Russia and China expect the first gas to flow in four to six years. Although financial terms were not disclosed, China is expected to pay about $20-billion up front toward the enormous cost of building pipelines that will deliver gas to Beijing, and further south to the Yangtze River area.

Gazprom expects to sell the gas for about $350 per thousand tons, or $9.91 per thousand cubic feet. While that is far above prices in North America, where gas has lately traded for around $4.50, it’s well below the pricing for Pacific liquefied natural gas.

Russia nonetheless celebrated the deal, which ties the price of gas to the price of oil, prompting a headline in one Russian media outlet: “Putin dictates price to China.”

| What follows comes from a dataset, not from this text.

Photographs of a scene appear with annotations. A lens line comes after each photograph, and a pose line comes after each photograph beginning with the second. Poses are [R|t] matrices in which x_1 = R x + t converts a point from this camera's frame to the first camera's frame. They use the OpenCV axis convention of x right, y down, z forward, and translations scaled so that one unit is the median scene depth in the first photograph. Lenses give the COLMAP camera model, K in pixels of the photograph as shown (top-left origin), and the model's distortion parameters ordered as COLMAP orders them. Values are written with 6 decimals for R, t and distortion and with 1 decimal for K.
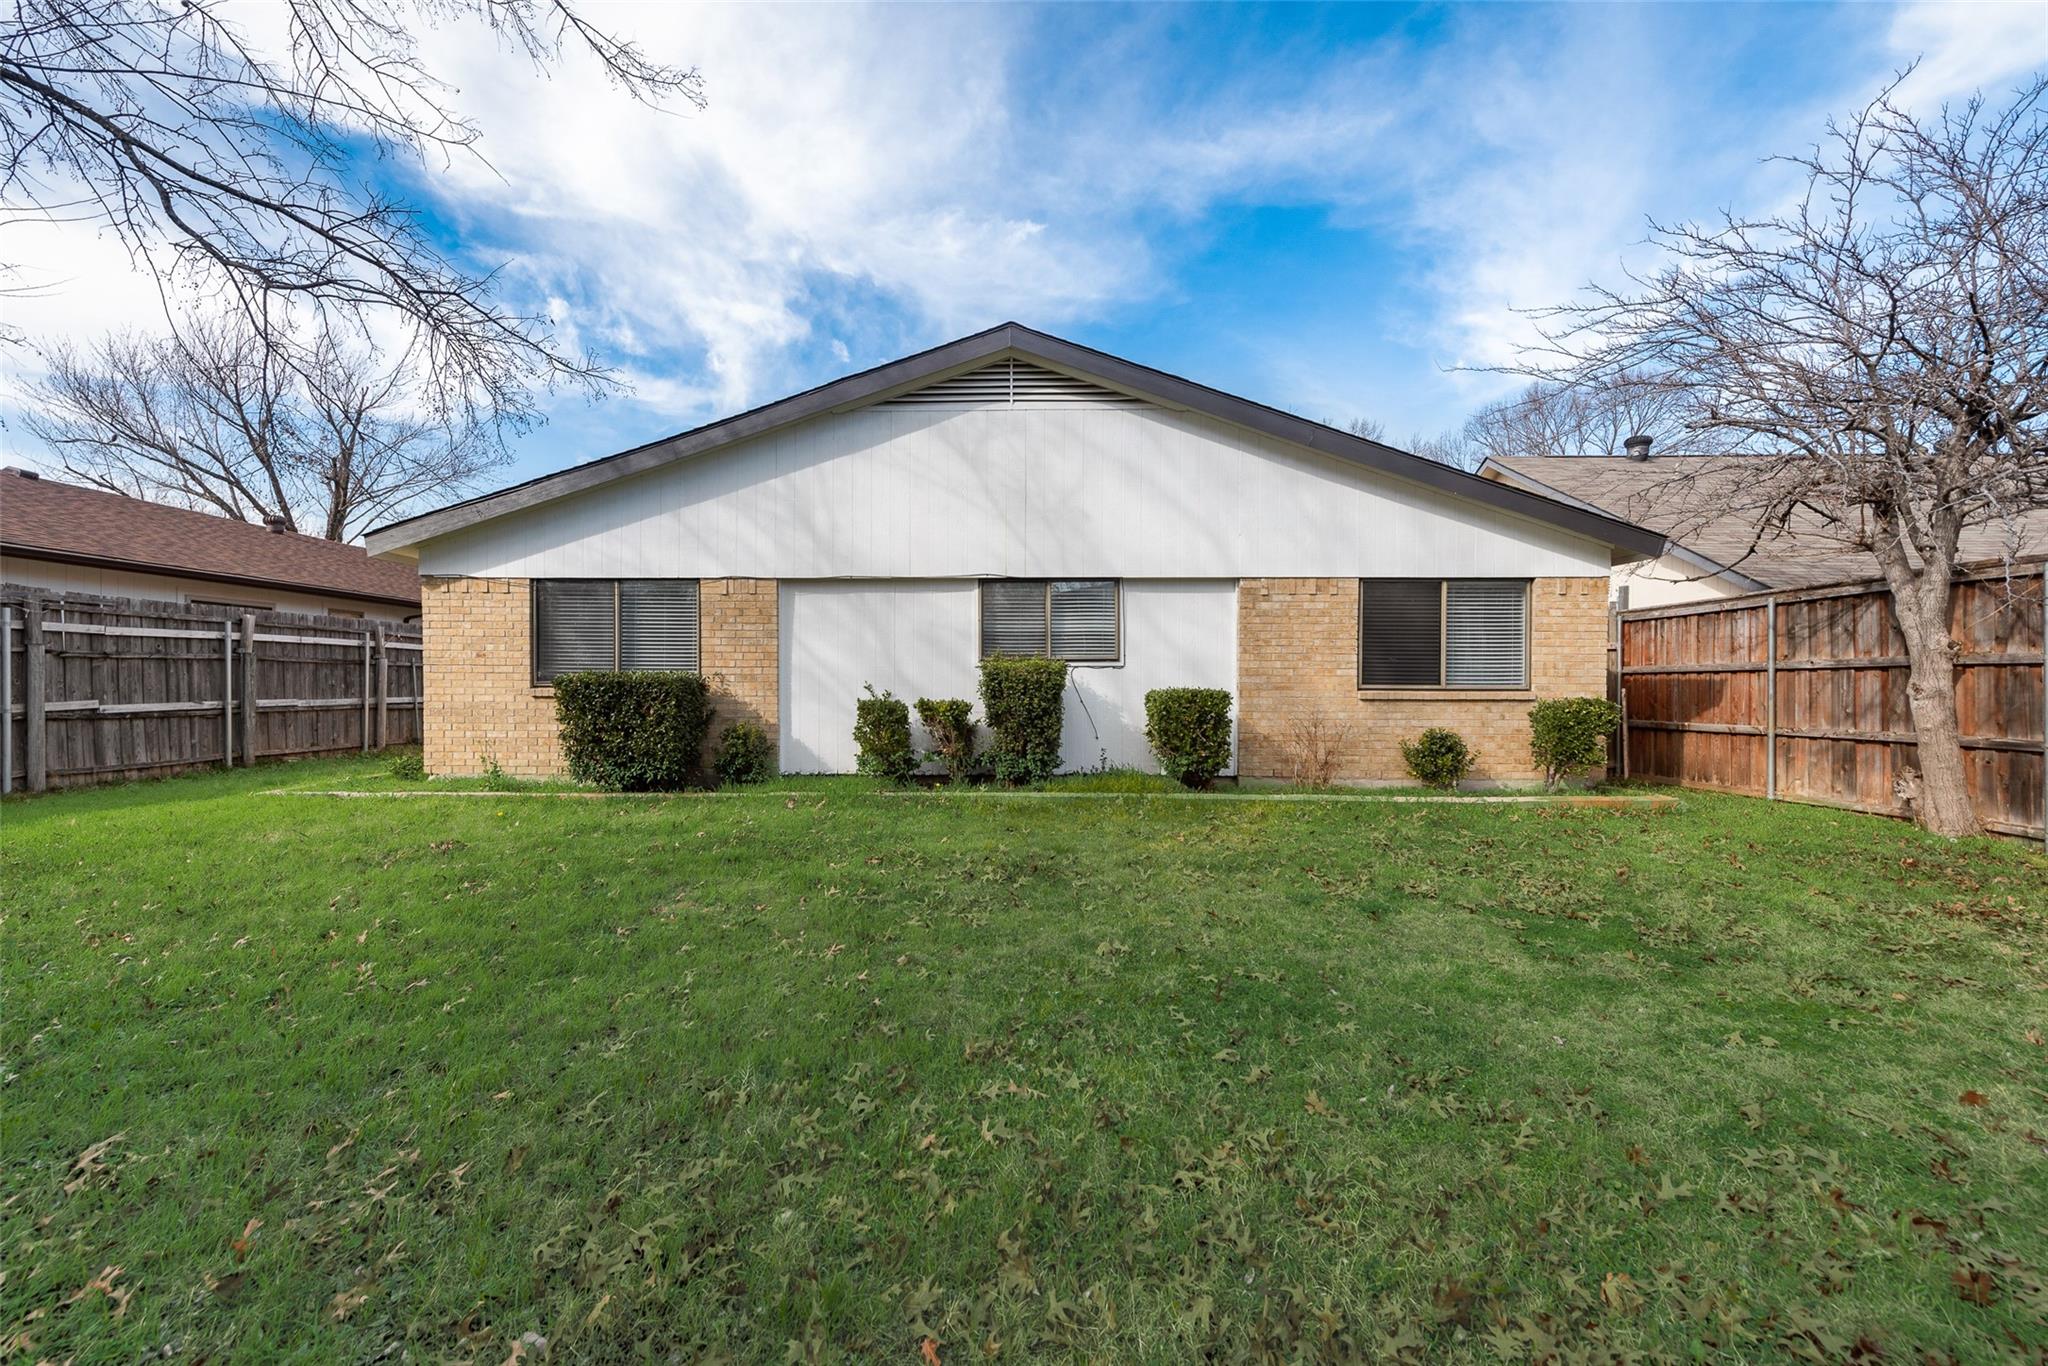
lens RADIAL K [[833.8, 0, 1021.5], [0, 833.8, 685.3], [0, 0, 1]] dist [0.022325, 0.000554]
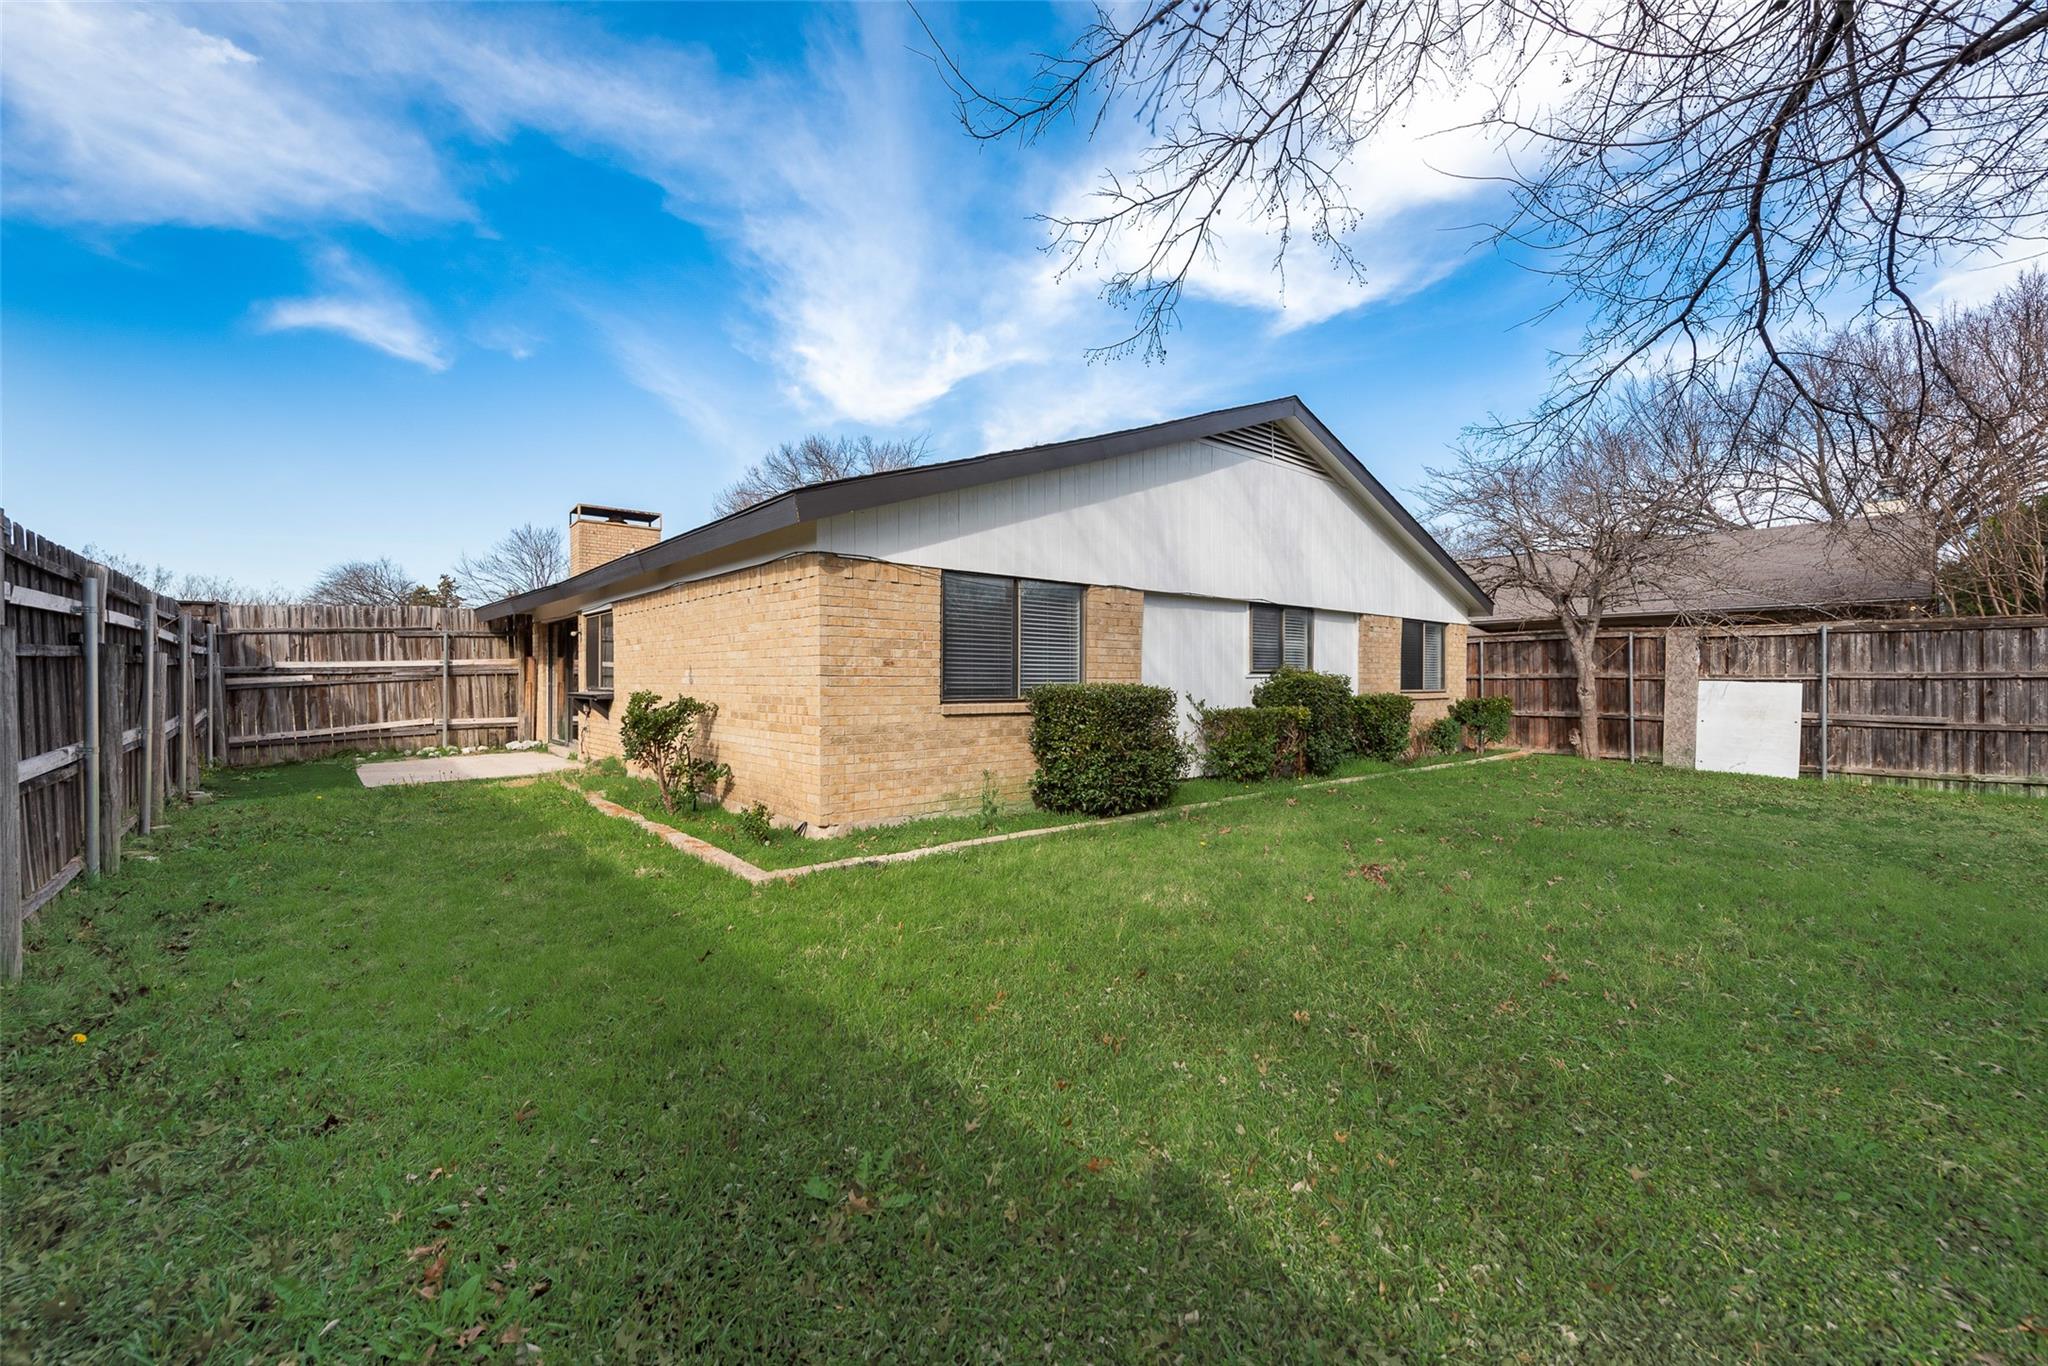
lens RADIAL K [[833.8, 0, 1019.6], [0, 833.8, 680.0], [0, 0, 1]] dist [0.022325, 0.000554]
pose [[0.735658, -0.002105, 0.677350, -1.080677], [0.004347, 0.999989, -0.001615, -0.018776], [-0.677339, 0.004132, 0.735659, 0.360690]]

The deal is unlikely to allow Mr. Putin to do the same to Europe. Gas destined for China will come from a region of Eastern Siberia that is a great distance from the drilling rigs that feed Europe, meaning it would not be possible to divert gas from Munich or Kiev to Beijing. It is new energy for new customers, as China burns more gas to reduce its dependence on coal.

The more important question for global energy markets involves the deal’s influence on the way gas is moved on ships. For Australia, Mozambique, the United States and Canada, China has held promise as a lucrative new market for sea-borne liquefied natural gas. The pipeline from Russia is the “least-cost trade pathway,” meaning it is cheaper than any other potential source of imports for China, said Kenneth B. Medlock III, senior director at the Center for Energy Studies at Rice University in Houston, which has developed a global model of the natural gas trade.

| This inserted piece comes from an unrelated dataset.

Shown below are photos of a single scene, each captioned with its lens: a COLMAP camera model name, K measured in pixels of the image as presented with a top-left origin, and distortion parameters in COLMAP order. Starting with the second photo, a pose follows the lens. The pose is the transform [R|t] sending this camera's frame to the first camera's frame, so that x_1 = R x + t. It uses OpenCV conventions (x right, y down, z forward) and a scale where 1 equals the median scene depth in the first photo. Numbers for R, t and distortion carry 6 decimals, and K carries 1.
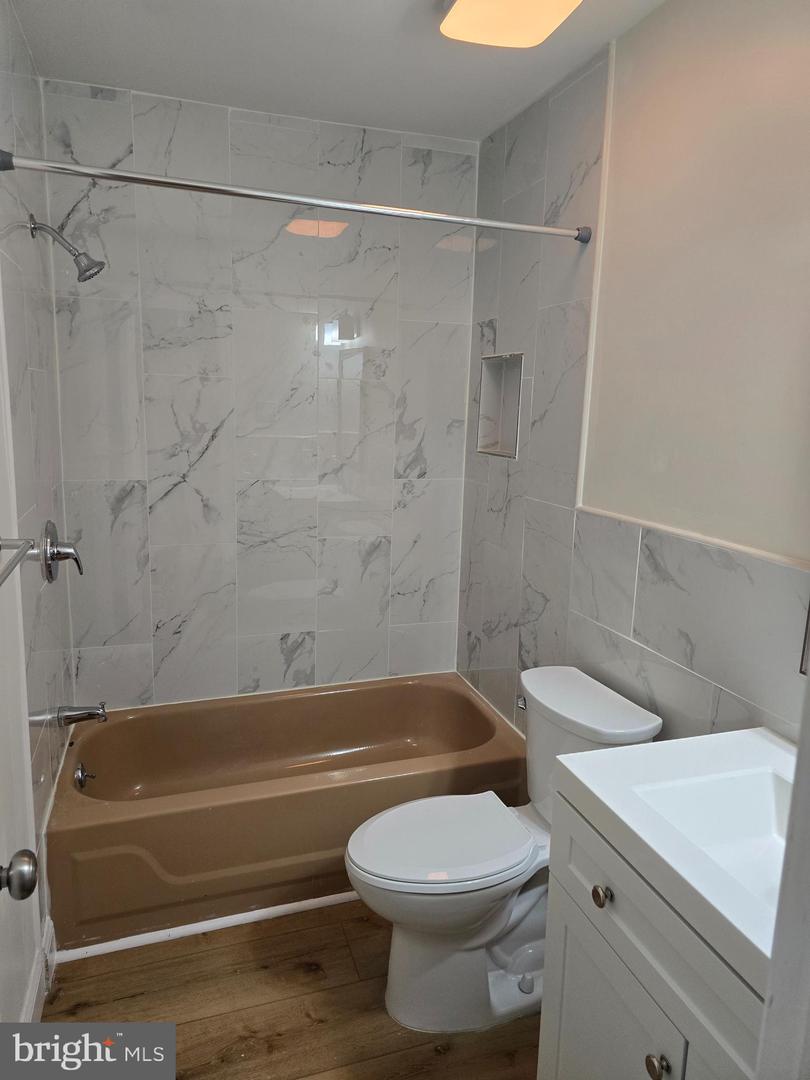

(That gas will be worth $10.50 to $11 by the time it reaches Shanghai, Mr. Medlock said, which slightly reduces its pricing advantage.)

Meanwhile, Russia is looking to quickly seize LNG market share as well. The development of the Eastern Siberian gas fields will allow Russia to tap additional supplies that can be exported onto tankers through the Pacific port at Vladivostok. And China, in a separate deal, agreed to buy a smaller volume of LNG from the Yamal project, which will help support construction of that undertaking in Russia’s Arctic.

The combined effect stands to disrupt LNG markets as Russia elbows in with large new supplies. That places new pressure on countries like Canada, whose bid to be early to market has been eclipsed by Russia.

The earliest discussions of LNG shipments from Canada’s West Coast pointed to a potential bonanza, with Asian prices far higher than those in North America. And although rising natural gas demand means the Asian market remains for the taking, the Russian deal underlines the need for Canada to think differently about exporting to the Pacific, said Peter Tertzakian, chief energy economist at ARC Financial Corp. in Calgary.

“The trick for Canada is to make sure we get to market with a good, low-cost product,” he said. “Because there’s no point in getting to market only to find out you’re the high-cost producer.”